Kill stuck SSH sessions

# If SSH session hangs (frozen terminal):
# Type these characters in sequence:
~.          # Disconnect
~?          # Show escape commands
~#          # List forwarded connections
~&          # Background SSH (when waiting for tunnel to close)
# The ~ must be the first character on a new line (press Enter first)

Tips

• Use ~/.ssh/config for everything. Named hosts with stored settings are faster and less error-prone than typing long commands.
• Ed25519 keys are preferred over RSA. They're shorter, faster, and equally secure.
• Connection multiplexing (ControlMaster) makes repeated connections instant.

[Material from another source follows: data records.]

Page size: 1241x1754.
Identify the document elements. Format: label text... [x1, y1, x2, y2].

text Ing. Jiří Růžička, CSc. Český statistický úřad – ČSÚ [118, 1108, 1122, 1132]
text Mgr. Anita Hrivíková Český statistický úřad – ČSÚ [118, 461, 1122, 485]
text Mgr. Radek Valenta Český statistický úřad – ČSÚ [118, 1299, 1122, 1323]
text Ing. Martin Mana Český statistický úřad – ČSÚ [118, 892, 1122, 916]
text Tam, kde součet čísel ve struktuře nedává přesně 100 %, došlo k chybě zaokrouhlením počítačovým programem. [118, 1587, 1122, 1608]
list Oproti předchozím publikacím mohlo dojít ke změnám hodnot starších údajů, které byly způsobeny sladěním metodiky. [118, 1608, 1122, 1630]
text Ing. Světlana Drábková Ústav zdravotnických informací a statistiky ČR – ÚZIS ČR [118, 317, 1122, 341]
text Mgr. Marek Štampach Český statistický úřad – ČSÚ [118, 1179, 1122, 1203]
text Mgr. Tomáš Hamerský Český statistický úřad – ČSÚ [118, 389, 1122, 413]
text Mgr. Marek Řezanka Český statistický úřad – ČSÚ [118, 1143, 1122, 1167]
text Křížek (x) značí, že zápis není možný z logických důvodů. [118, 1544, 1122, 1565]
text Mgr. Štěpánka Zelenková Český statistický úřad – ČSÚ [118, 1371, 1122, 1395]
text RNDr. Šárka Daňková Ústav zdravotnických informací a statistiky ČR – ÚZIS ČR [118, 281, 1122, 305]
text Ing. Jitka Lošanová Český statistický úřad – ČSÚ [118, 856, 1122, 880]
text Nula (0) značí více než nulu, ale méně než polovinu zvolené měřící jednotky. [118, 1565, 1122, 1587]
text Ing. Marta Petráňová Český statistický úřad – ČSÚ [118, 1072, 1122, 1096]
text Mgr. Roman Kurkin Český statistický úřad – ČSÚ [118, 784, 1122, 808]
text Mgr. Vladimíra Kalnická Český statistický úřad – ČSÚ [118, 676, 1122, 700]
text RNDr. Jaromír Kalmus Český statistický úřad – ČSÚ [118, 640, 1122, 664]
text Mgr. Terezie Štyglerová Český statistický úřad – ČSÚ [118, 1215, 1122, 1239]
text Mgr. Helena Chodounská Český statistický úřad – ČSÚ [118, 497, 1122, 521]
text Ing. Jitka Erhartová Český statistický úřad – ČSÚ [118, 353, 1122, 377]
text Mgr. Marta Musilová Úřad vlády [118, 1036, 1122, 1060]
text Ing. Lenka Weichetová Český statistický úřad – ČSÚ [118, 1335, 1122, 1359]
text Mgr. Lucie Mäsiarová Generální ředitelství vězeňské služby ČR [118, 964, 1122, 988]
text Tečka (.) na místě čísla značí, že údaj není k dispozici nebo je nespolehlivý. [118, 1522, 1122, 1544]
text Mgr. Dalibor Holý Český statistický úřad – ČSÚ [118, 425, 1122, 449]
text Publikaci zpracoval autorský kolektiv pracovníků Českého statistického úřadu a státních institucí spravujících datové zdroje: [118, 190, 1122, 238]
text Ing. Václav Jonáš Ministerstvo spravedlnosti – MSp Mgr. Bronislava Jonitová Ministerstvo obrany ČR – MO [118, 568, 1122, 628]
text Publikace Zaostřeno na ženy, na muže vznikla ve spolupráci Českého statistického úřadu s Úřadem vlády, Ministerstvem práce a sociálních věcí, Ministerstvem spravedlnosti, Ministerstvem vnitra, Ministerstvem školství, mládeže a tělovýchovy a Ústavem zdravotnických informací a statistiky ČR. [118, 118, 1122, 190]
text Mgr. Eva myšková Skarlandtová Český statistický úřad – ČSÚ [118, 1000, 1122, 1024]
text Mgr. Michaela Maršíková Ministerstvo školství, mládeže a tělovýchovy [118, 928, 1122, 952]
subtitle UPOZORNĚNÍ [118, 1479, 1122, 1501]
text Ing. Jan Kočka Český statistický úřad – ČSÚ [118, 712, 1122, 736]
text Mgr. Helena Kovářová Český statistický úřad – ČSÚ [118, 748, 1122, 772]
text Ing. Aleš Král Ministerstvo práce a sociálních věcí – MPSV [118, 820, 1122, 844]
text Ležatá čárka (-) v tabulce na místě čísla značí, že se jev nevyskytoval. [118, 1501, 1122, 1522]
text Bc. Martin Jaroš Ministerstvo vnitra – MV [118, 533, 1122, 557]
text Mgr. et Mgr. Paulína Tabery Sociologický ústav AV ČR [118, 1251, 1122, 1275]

Enable it globally.
• rsync is almost always better than scp for anything beyond a single file. It handles interruptions, only transfers changes, and supports compression.
• Agent forwarding (-A) is convenient but a security risk on untrusted servers. The remote host can use your agent to authenticate as you. Prefer ProxyJump instead.
• ServerAliveInterval 60 in config prevents most "broken pipe" disconnections.
• Keep your ~/.ssh/config organized with comments. Future-you will appreciate it.
• The ~. escape sequence is the only way to kill a stuck SSH session without closing the terminal.